**Source document:**
I awoke at eleven-something. It was light. It was morning. I didn't know how long I'd been asleep. My dad was standing next to me. He was talking on the phone. "Do you want to talk to Paige?"
"No." [Hey, how come I have this oxygen mask on my face? I can't breathe with it on.] I pulled the oxygen mask down a little bit.
"Dad, I need some water."
My mom walked to the end of my bed when she saw that I was awake. She said, "You scared us, Paula. We thought we were going to lose you." That's all she said. No explanation beyond that. I was too weak to question.
My dad started feeding me ice chips. Within a short time, I felt really good.
Just like I had after I'd come out of the operating room with Alexandria. I just couldn't figure out why my mom and the nurse were cleaning my baby.
My Aunt Anna and Uncle Raymond came into the room. They looked at our baby. They cried. He was in a bassinet between the door and my bed. I wanted to hold him. I couldn't talk. They seemed so far away. My mom was standing there with them. They were talking. I couldn't hear. I watched them. They opened his blanket. They looked at his body. They touched him all over. They cried.
I cannot remember when, but at some point, I was asked his name. By someone. I told them.
Kadin. Kadin Scott William Long.
I cannot remember exactly when, but I was given my son to hold. I don't even remember who gave him to me. I was holding Kadin. I hurt. I was lying down. I couldn't sit up. I wanted to hold him like a mother holds her new baby. Not lying down, but sitting up. I wanted him cradled against my breast. His head next to mine. I wanted to kiss him. To envelope him with my soul. My love. My tears. I wanted to nurse him. I wanted him to know how much I loved him. To see it. And to feel it.

**Data shown:**
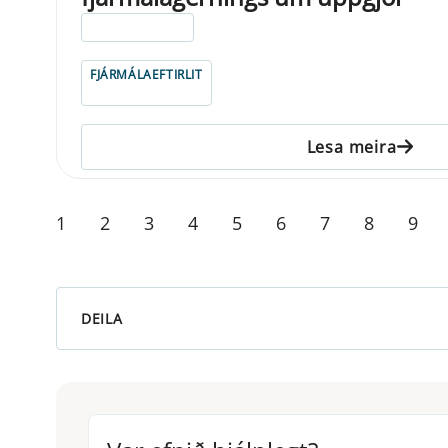
ELDRI EN 5 ÁRA
FJÁRMÁLAEFTIRLIT
Lesa meira
1
2
3
4
5
6
7
8
9
DEILA
Var efnið hjálplegt?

**Exercise 1:**
Using the hospital passage, answer each question:
(a) At what time did the narrator wake up?
(b) Where was the baby's bassinet?
(c) What full name did the narrator give for the baby?
**Exercise 2:**
Put this sentence from the hospital passage into Spanish: "My dad started feeding me ice chips."
**Exercise 3:**
Retype the hospital passage, starting with "I awoke at eleven-something." and going on through "weak to question.".

**Response 1:**
(a) At eleven-something.
(b) Between the door and the narrator's bed.
(c) Kadin Scott William Long.

**Response 2:**
Mi papá empezó a darme trocitos de hielo.

**Response 3:**
I awoke at eleven-something. It was light. It was morning. I didn't know how long I'd been asleep. My dad was standing next to me. He was talking on the phone. "Do you want to talk to Paige?"
"No." [Hey, how come I have this oxygen mask on my face? I can't breathe with it on.] I pulled the oxygen mask down a little bit.
"Dad, I need some water."
My mom walked to the end of my bed when she saw that I was awake. She said, "You scared us, Paula. We thought we were going to lose you." That's all she said. No explanation beyond that. I was too weak to question.